Time passed and Lu-Meri did make peace with her story. She even forgave her rapist.
She went to university and had a yearning to return to the Teddy Bear Clinic. “I first came as a victim, and they helped me find myself. I wanted to pay it forward.”
She started helping out, and her involvement in the organisation grew.
Not long after Lu-Meri returned home to her parents, Webber left the police. Years later he happened to be in a coffee shop when he overheard a conversation, about people wanting to help children. He felt that he needed to talk to them. Webber tracked down a cellphone number.
“So I phoned her and I said ‘look you don’t know me from a bar of soap and I am sorry that I listened into your conversation this morning’. I told her about my background and I said ‘you know you can’t make every child case your own personal challenge’.
“And she says ‘Oom Wickus I know you well. I am the young girl who you helped many, many years ago.”

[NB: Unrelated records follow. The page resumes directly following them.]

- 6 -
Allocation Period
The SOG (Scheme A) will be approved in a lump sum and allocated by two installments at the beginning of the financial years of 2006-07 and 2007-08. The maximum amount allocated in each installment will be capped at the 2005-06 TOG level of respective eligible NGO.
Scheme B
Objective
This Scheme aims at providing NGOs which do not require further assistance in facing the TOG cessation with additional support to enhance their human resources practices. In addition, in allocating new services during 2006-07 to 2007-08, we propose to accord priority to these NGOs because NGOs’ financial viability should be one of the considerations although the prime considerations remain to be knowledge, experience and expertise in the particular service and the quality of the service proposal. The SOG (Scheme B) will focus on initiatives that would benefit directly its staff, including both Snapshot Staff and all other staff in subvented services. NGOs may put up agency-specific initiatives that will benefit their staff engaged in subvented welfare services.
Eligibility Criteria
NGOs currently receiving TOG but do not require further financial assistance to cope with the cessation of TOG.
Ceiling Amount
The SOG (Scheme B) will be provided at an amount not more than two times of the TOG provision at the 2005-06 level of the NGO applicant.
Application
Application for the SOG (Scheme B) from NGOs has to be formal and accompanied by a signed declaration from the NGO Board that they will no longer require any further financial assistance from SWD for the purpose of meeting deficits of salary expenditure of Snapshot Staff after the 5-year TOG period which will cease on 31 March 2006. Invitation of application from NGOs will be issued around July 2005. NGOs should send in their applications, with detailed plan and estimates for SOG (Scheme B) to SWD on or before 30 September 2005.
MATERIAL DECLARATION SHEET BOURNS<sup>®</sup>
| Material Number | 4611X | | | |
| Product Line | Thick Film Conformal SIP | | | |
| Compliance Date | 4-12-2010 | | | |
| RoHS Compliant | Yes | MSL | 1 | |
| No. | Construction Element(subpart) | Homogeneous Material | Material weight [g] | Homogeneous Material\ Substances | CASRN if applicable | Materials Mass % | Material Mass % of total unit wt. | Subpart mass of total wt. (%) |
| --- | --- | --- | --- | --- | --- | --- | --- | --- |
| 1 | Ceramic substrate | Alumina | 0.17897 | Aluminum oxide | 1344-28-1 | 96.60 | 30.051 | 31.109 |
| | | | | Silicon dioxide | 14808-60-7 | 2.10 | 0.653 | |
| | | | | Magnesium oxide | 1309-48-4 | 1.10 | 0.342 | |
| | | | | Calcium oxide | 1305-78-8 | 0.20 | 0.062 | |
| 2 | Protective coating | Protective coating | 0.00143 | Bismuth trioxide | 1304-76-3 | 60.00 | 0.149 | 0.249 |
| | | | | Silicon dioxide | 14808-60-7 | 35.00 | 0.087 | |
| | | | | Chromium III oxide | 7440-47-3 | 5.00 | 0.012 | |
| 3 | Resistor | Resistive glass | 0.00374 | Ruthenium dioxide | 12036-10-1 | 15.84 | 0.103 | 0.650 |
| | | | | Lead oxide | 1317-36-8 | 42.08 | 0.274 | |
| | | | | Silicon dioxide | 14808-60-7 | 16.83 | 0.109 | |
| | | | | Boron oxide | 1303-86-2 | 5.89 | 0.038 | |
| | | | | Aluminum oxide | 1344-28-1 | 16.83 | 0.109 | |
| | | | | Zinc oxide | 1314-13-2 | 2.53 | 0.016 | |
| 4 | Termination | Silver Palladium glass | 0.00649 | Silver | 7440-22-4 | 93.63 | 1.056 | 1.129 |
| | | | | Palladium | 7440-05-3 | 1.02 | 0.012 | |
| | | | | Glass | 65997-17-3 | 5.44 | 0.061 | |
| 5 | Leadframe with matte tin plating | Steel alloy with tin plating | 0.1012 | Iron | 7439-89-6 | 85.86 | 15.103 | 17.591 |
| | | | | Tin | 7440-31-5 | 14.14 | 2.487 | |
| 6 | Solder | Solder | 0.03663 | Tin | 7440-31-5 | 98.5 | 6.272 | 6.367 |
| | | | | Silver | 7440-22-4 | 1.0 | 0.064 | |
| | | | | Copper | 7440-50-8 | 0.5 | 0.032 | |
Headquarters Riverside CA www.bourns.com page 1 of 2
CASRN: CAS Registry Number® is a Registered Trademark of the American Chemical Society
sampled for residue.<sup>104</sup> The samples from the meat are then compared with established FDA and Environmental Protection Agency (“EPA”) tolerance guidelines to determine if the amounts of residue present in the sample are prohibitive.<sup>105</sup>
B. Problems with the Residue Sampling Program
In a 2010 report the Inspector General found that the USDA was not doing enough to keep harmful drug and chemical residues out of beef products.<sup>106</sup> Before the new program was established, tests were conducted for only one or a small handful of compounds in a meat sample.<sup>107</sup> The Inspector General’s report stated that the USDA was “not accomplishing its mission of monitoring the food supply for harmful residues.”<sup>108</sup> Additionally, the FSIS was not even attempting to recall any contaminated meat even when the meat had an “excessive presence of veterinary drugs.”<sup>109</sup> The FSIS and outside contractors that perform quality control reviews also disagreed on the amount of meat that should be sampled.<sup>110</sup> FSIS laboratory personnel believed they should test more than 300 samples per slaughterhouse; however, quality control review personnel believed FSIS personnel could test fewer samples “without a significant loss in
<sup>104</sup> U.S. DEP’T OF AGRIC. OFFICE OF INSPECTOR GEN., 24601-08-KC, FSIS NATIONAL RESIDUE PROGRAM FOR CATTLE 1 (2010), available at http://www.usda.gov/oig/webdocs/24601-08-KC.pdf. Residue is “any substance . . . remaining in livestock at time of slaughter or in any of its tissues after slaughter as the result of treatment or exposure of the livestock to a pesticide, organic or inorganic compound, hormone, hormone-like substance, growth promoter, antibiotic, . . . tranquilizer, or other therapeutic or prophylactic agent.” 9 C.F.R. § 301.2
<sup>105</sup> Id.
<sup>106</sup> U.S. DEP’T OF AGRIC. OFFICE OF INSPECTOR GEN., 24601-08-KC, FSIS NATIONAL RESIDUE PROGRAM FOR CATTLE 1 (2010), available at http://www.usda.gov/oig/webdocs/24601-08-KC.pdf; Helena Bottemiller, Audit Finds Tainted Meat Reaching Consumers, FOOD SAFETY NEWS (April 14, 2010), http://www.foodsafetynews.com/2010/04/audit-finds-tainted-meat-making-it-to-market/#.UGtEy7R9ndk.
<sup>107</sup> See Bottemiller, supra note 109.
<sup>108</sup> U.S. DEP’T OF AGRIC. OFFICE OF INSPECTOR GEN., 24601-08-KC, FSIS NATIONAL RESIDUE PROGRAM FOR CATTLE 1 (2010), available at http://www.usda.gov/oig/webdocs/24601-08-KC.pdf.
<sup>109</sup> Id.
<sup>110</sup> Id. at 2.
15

Today Lu-Meri is the mother of two children, a miracle she says, as she was told it was unlikely she would have children because of her rape.
She is also a life coach and has counselled children who have gone through similar experiences.
She handed her teddy bear to one of those children.
“In the media you only see the sad side, the horror stories, you never see what happens afterwards. That she is okay, that she has survived.”